Mobile adoption consistently edges out desktop across all ranking tiers, though the gap is narrow. The steepest drop-off occurs between the top 100,000 sites (35%) and the 500,000 tier (27%), indicating that mid-tier and smaller sites are far less likely to check for DNT. Whether these sites actually honor the signal, rather than simply detecting it, remains an open question, as DNT compliance has never been enforceable.
Global Privacy Control
Global Privacy Control (GPC) is a browser signal that communicates a user’s preference to opt out of having their data sold or shared. Unlike Do Not Track, GPC has legal backing under CCPA/CPRA; websites must treat it as a valid opt-out request. Firefox, Brave, and Safari already support GPC, and Chrome is set to implement it in 2026 following California legislation requiring browsers to offer this setting by 2027. However, like DNT, GPC relies on websites to honor the signal voluntarily at a technical level; the browser sends the header (Sec-GPC: 1), but cannot enforce compliance. The difference is that ignoring GPC carries legal risk, which may prove more effective than DNT’s purely voluntary approach.
Conclusion
Online tracking has become the norm on today’s Internet. Indeed, we see that 75% (desktop) or 74% (mobile) of the websites we visited contained at least one tracker.

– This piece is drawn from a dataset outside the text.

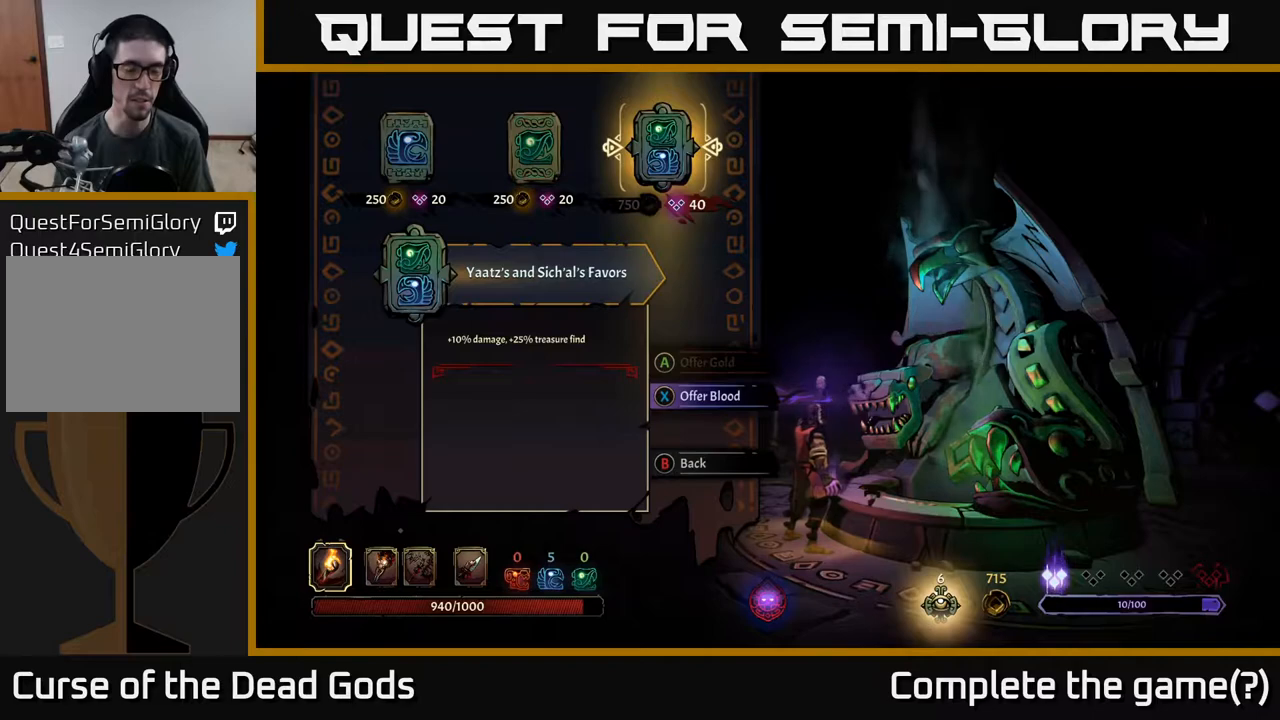
{"buttons": [], "left_stick": "center", "right_stick": "center", "events": []}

Google continues to dominate the tracking space, followed by Facebook. On the outset, online tracking is lucrative to large companies that can leverage it to serve more targeted ads. However, the consolidation of tracking information amongst a few centralized players is cause for concern to more privacy-conscious users.
Efforts to avoid tracking are constantly being deployed and evaded. For example, we observed medium.com in bounce sequences, though likely for functional purposes rather than covert tracking. However, we also discuss safer browser policies, such as sharing user-agent Client Hints instead of the actual user agent string.
Laws and regulations governing online tracking are evolving, along with the mechanisms deployed to comply with them. We see incomplete implementations and poor adoption of the latest version of TCF (v2). However, it comes with a rise in the adoption of the Global Privacy Platform, which is a new addition by the IAB. Moreover, we see a shift in the Consent Management Platform landscape.